CHOCOPHONICA AT IIeX 2016
CHOCOPHONICA ON TOUR
March saw 2016’s European Insight Innovation Exchange – this year held in Amsterdam – where Space Doctors presented some of our latest thinking on sensory semiotics. This included both a conference paper and live sensory experiment – ‘Choco-Phonica’. Originally conceived for Bompas & Parr’s British Museum of Food, the experiment was created in collaboration with Bompas & Parr and Oxford University’s cross-modal research laboratory to explore whether cultural soundscapes can influence our perception of chocolate.

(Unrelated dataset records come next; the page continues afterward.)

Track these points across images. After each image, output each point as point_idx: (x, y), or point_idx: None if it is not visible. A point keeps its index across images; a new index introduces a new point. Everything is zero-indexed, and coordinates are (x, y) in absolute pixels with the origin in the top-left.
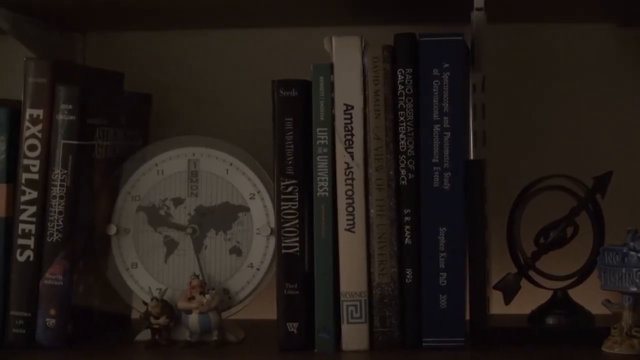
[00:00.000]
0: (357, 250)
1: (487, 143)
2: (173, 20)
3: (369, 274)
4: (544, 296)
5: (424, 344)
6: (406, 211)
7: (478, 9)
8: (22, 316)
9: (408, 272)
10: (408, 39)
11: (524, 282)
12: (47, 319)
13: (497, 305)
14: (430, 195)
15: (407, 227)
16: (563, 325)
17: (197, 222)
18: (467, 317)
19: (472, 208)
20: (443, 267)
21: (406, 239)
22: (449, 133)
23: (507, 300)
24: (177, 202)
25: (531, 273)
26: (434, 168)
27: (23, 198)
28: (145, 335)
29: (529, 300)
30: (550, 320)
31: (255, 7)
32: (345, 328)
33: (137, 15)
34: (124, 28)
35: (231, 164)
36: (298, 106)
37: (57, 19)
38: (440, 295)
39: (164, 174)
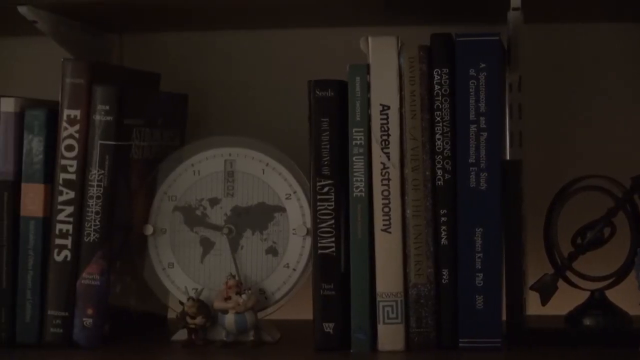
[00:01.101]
0: (393, 251)
1: (523, 143)
2: (209, 21)
3: (405, 274)
4: (580, 297)
5: (460, 344)
6: (442, 211)
7: (515, 9)
8: (60, 316)
9: (444, 273)
10: (444, 39)
11: (560, 283)
12: (84, 319)
13: (533, 306)
14: (466, 195)
15: (444, 227)
16: (600, 326)
17: (233, 222)
18: (504, 317)
19: (509, 208)
20: (479, 267)
21: (442, 240)
22: (486, 133)
23: (544, 301)
24: (214, 202)
25: (568, 274)
26: (471, 168)
27: (60, 198)
28: (181, 335)
29: (565, 301)
30: (587, 322)
31: (291, 8)
32: (381, 328)
33: (173, 16)
34: (160, 29)
35: (267, 164)
36: (334, 106)
37: (95, 21)
38: (477, 296)
39: (200, 174)
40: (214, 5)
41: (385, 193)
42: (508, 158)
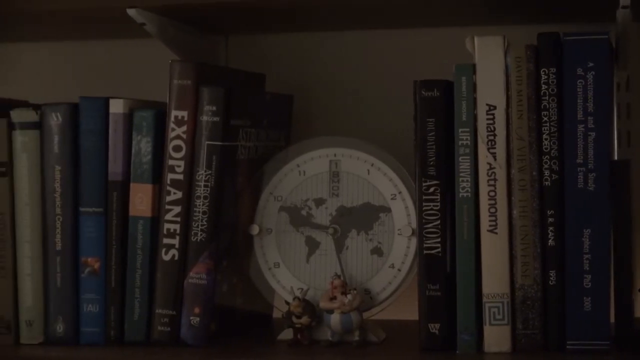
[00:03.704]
0: (500, 252)
1: (631, 143)
2: (313, 22)
3: (512, 275)
4: None
5: (567, 346)
6: (549, 212)
7: (624, 7)
8: (167, 314)
9: (551, 274)
10: (552, 39)
11: None
12: (191, 317)
13: None
14: (574, 196)
15: (551, 228)
16: None
17: (339, 223)
18: (612, 320)
19: (617, 209)
20: (587, 269)
21: (549, 241)
22: (594, 133)
23: None
24: (319, 202)
25: None
26: (578, 169)
27: (168, 198)
28: (287, 334)
29: None
30: None
31: (396, 8)
32: (487, 329)
33: (278, 18)
34: (265, 30)
35: (372, 165)
36: (440, 106)
37: (201, 22)
38: (585, 298)
39: (305, 174)
40: (319, 6)
41: (492, 193)
42: (616, 158)
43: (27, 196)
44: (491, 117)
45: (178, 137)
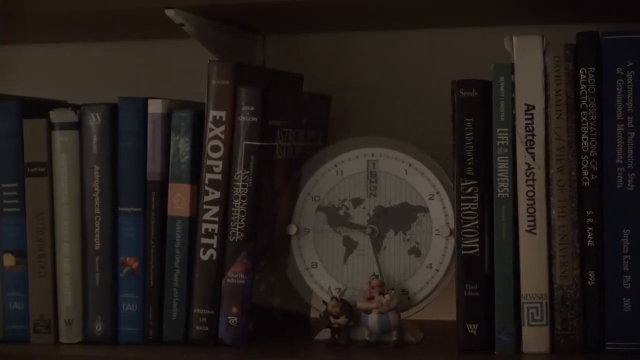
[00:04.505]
0: (538, 252)
1: None
2: (351, 21)
3: (550, 275)
4: None
5: (606, 347)
6: (588, 212)
7: None
8: (205, 314)
9: (590, 275)
10: (591, 38)
11: None
12: (229, 317)
13: None
14: (613, 196)
15: (590, 228)
16: None
17: (376, 223)
18: None
19: None
20: (627, 269)
21: (588, 241)
22: (633, 133)
23: None
24: (356, 202)
25: None
26: (618, 169)
27: (206, 198)
28: (324, 334)
29: None
30: None
31: (434, 8)
32: (525, 330)
33: (315, 18)
34: (302, 30)
35: (410, 165)
36: (478, 106)
37: (239, 23)
38: (624, 299)
39: (343, 174)
40: (357, 6)
41: (530, 194)
42: None
43: (66, 196)
44: (530, 117)
45: (216, 137)
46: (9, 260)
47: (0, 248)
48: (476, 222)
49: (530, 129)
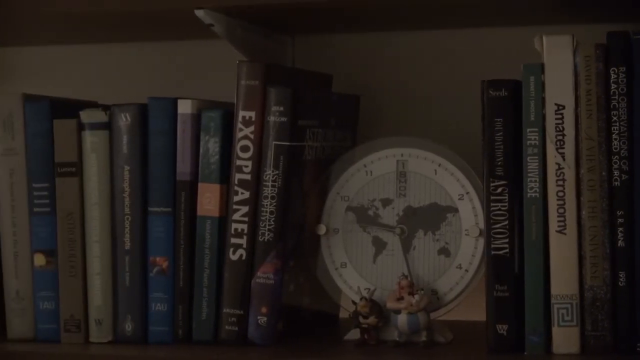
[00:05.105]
0: (568, 252)
1: None
2: (380, 21)
3: (581, 276)
4: None
5: (637, 348)
6: (619, 213)
7: None
8: (235, 314)
9: (621, 275)
10: (621, 37)
11: None
12: (258, 317)
13: None
14: None
15: (620, 229)
16: None
17: (405, 223)
18: None
19: None
20: None
21: (619, 241)
22: None
23: None
24: (386, 202)
25: None
26: None
27: (236, 198)
28: (354, 334)
29: None
30: None
31: (464, 8)
32: (556, 331)
33: (344, 18)
34: (331, 30)
35: (439, 165)
36: (508, 106)
37: (268, 23)
38: None
39: (372, 174)
40: (386, 6)
41: (560, 194)
42: None
43: (97, 196)
44: (560, 116)
45: (245, 137)
46: (39, 259)
47: (31, 248)
48: (506, 222)
49: (561, 128)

A hugely successful conference, iiEx exhibited some profound and insightful speakers covering a huge range of topics. Here are our top takeouts:
Collaboration, collaboration, collaboration
We all try to collaborate, but it can sometimes be easier said than done. Several examples of surprising and unexpected collaborations between agencies which focus on pushing the impact of Market Research emerged amongst the speakers, notably Mark Earls’ Copy, Copy, Copy; an exploration of finding inspiration in places that do not seem ostensibly beneficial.
Angry is good
Twitter’s Jake Steadman highlighted an interesting development in the increasingly emotional responses in data that are being captured on sites such as Twitter. Imagine going to a restaurant in 1977 and hating it. You go home, you mull, if you’re still angry, you write a letter free from the heat of the moment, composed and collected, or you let it go. Fast forward to 2016, and we are able to tell that restaurant exactly how angry we are when we are angriest. Not only do we get far more data, but that data is raw-er, and emotionally more honest. This raises intriguing questions about how we can better capture in context emotion and customer journeys.
It’s all about context
As experts in semiotics we know that context is everything, that meaning cannot float free. But it was great to hear so many papers tackling this issue of context – concept testing in particular – paving new ways for clients to better understand what is more likely to happen in real life. Contextual measurements are better predictors of behaviour and this is an important realisation for the industry, with much more possible development to come over the next few years.
Non conscious impact measurement is currently receiving a wealth of attention and development leading to some fascinating innovations, as exemplified by the winner of this years iiEx Insight Innovation competition Heartbeat MR App. This will be one of the big areas of development in the coming years, and something that we’ve been bending our brains around with regards to new applications of semiotics.